As an example, to cope with this important topic, we created the d2-lab, the “data and decision sciences lab”, in our Company. It is a network connecting internal and external experts on data and decision sciences. And, as part of this initiative, we have now a thriving Community of +200 “citizen data scientists” that are in the Businesses, in IT, in Digital, in R&D, etc.It is a way to upskill people. Having the right competencies will be a mixture of hiring, working with external providers and upskilling people!
Now, at the end, we have the “activation” part, putting the results of the previous steps in the hands of the business people, the final owners. It is them that will use the results of the algorithms in their everyday life to take decisions. Thus these results need to be understandable, easy to access and use (e.g. fast enough to get, presented in a visual way,…) – therefore easy to “activate” in real life. If this is not the case, we have a strong barrier to adoption and usefulness.
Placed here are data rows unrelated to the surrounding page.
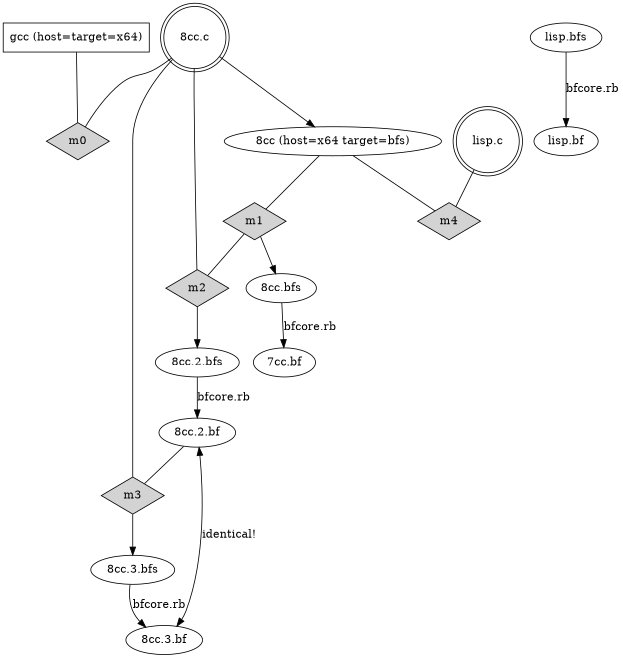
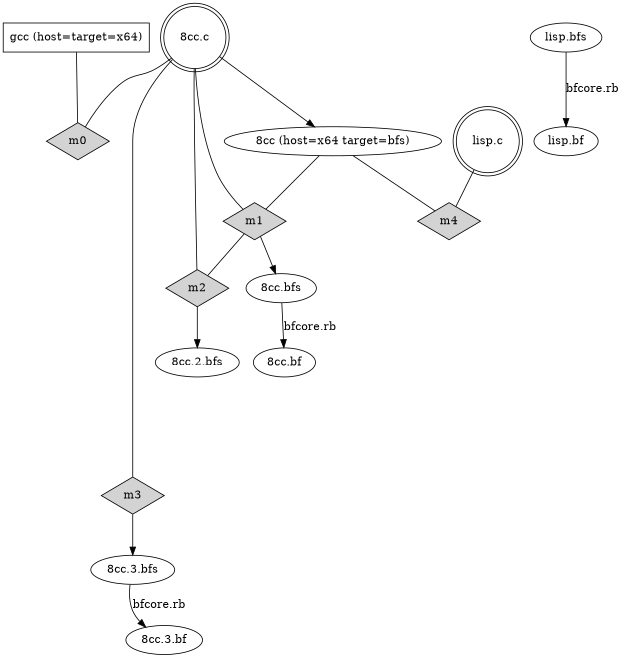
  digraph {
    edge [dir=none]
    "8cc.c" [shape=doublecircle]
    m0 [height=.1 shape=diamond style=filled width=.1]
    m1 [height=.1 shape=diamond style=filled width=.1]
    m2 [height=.1 shape=diamond style=filled width=.1]
    m3 [height=.1 shape=diamond style=filled width=.1]
    "8cc (host=x64 target=bfs)"
    "8cc.bfs"
    "8cc.2.bfs"
    "8cc.3.bfs"
    "lisp.c" [shape=doublecircle]
    m4 [height=.1 shape=diamond style=filled width=.1]
    "gcc (host=target=x64)" [shape=rect]
-   "8cc.bf" [label="7cc.bf"]
-   "8cc.2.bf"
+   "8cc.bf"
    "8cc.3.bf"
    "lisp.bfs"
    "lisp.bf"
    "8cc.c" -> m0
+   "8cc.c" -> m1
    "8cc.c" -> m2
    "8cc.c" -> m3
    "8cc.c" -> "8cc (host=x64 target=bfs)" [dir=""]
    m1 -> m2
    m1 -> "8cc.bfs" [dir=""]
    m2 -> "8cc.2.bfs" [dir=""]
    m3 -> "8cc.3.bfs" [dir=""]
    "8cc (host=x64 target=bfs)" -> m1
    "8cc (host=x64 target=bfs)" -> m4
    "8cc.bfs" -> "8cc.bf" [label="bfcore.rb" dir=""]
-   "8cc.2.bfs" -> "8cc.2.bf" [label="bfcore.rb" dir=""]
    "8cc.3.bfs" -> "8cc.3.bf" [label="bfcore.rb" dir=""]
    "lisp.c" -> m4
    "gcc (host=target=x64)" -> m0
-   "8cc.2.bf" -> m3
-   "8cc.2.bf" -> "8cc.3.bf" [dir=both label="identical!"]
    "lisp.bfs" -> "lisp.bf" [label="bfcore.rb" dir=""]
  }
People often mention lack of data (or bad data) as a reason for unsuccessful projects. And this is true. But we need to think at all the parts of the process because the lack of data can be just the effect of many other reasons (e.g. lack of sensors but also lack of data governance, data process skills, organization, infrastructure,…). You need to tackle the source of the problem and consider the whole data life cycle.
Also, in many cases, successes exist on PoCs but not on enterprise-wide projects. You can sometimes collect some data and make a successful PoC but in order to scale up, you need to set all the steps we mentioned in a sustainable way.
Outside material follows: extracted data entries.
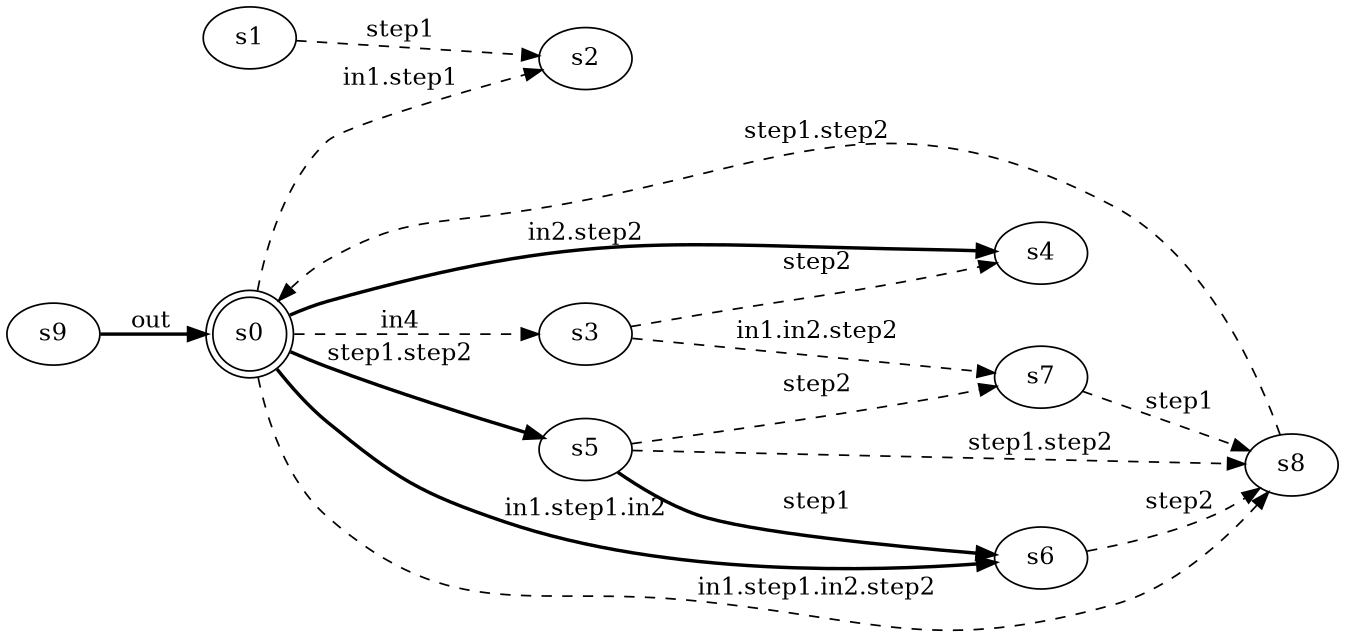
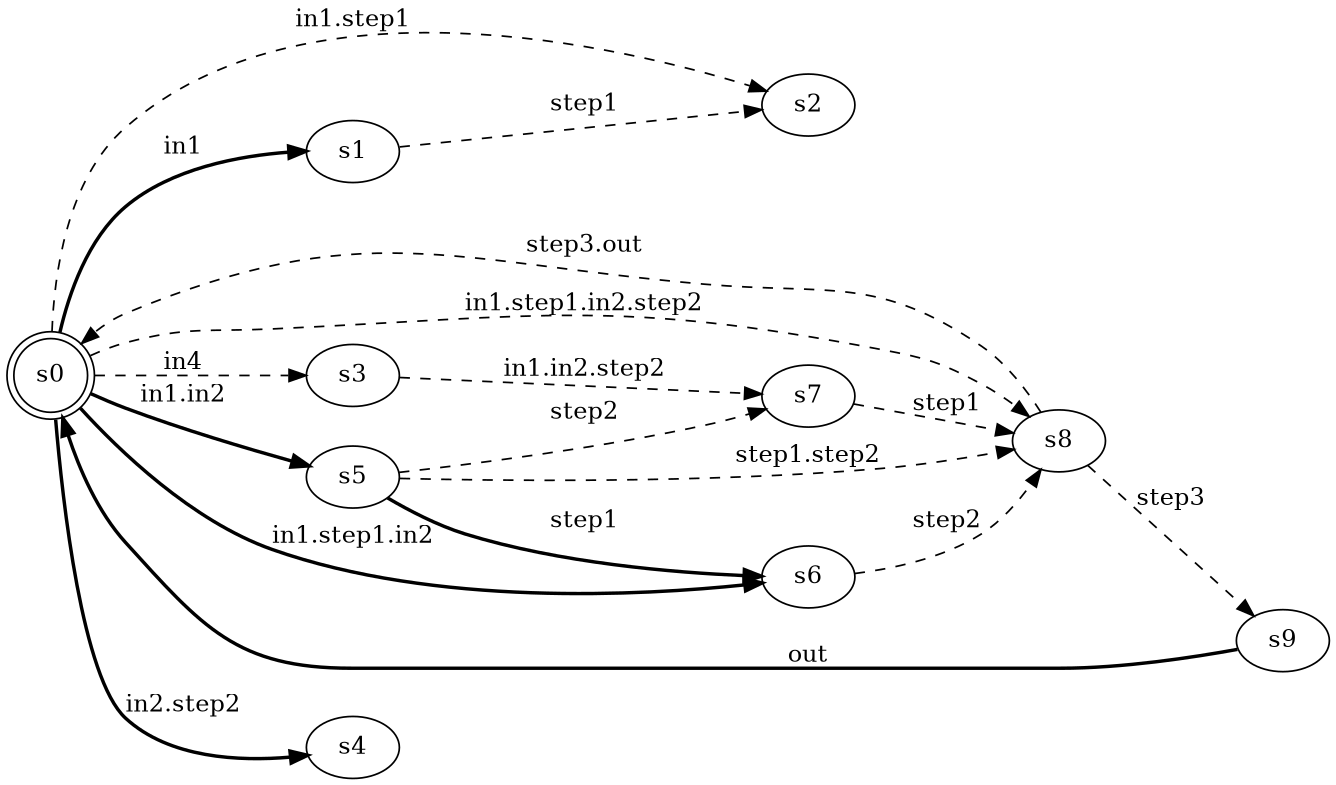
  digraph {
    rankdir=LR
    edge [style=dashed]
    s0 [shape=doublecircle]
    s1
    s2
    s3
    s4
    s5
    s6
    s8
    s7
    s9
+   s0 -> s1 [label=in1 style=bold]
    s0 -> s2 [label="in1.step1"]
    s0 -> s3 [label=in4]
    s0 -> s4 [label="in2.step2" style=bold]
-   s0 -> s5 [label="step1.step2" style=bold]
+   s0 -> s5 [label="in1.in2" style=bold]
    s0 -> s6 [label="in1.step1.in2" style=bold]
    s0 -> s8 [label="in1.step1.in2.step2"]
    s1 -> s2 [label=step1]
-   s3 -> s4 [label=step2]
    s3 -> s7 [label="in1.in2.step2"]
    s5 -> s6 [label=step1 style=bold]
    s5 -> s8 [label="step1.step2"]
    s5 -> s7 [label=step2]
    s6 -> s8 [label=step2]
-   s8 -> s0 [label="step1.step2"]
+   s8 -> s0 [label="step3.out"]
+   s8 -> s9 [label=step3]
    s7 -> s8 [label=step1]
    s9 -> s0 [label=out style=bold]
  }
What piece of advice would you give an organisation just starting out on their digital transformation journey?
Do not try necessarily to “boil the ocean”. Set your business objectives right to answer real needs and pain points. Ask your end-user, your client what they really need. Build a solid portfolio of your use-cases, in other words.
Then think how you’ll collect, process and activate your data. Include all the players (Businesses, Digital teams, IT, Safety/Legal, R&D,…). You need teamwork and buy-in.
Then, think scalability, since the very beginning. Make it happen, make successes and communicate them within and outside your company.
What do you think the industry will look like in ten years from now?
The energy transition will impact many of our choices. Some parts of the industry might suffer and others should bloom. Manufacturing will surely be different but I do not expect it to be 100% different. Everything comes with a pace, it can be faster or slower, this will depend on the industry segments but also on the geographies.
I’m also quite sure that that the future of Industry lies in new ways of working with the ecosystem: startups, Academia, suppliers, and customers.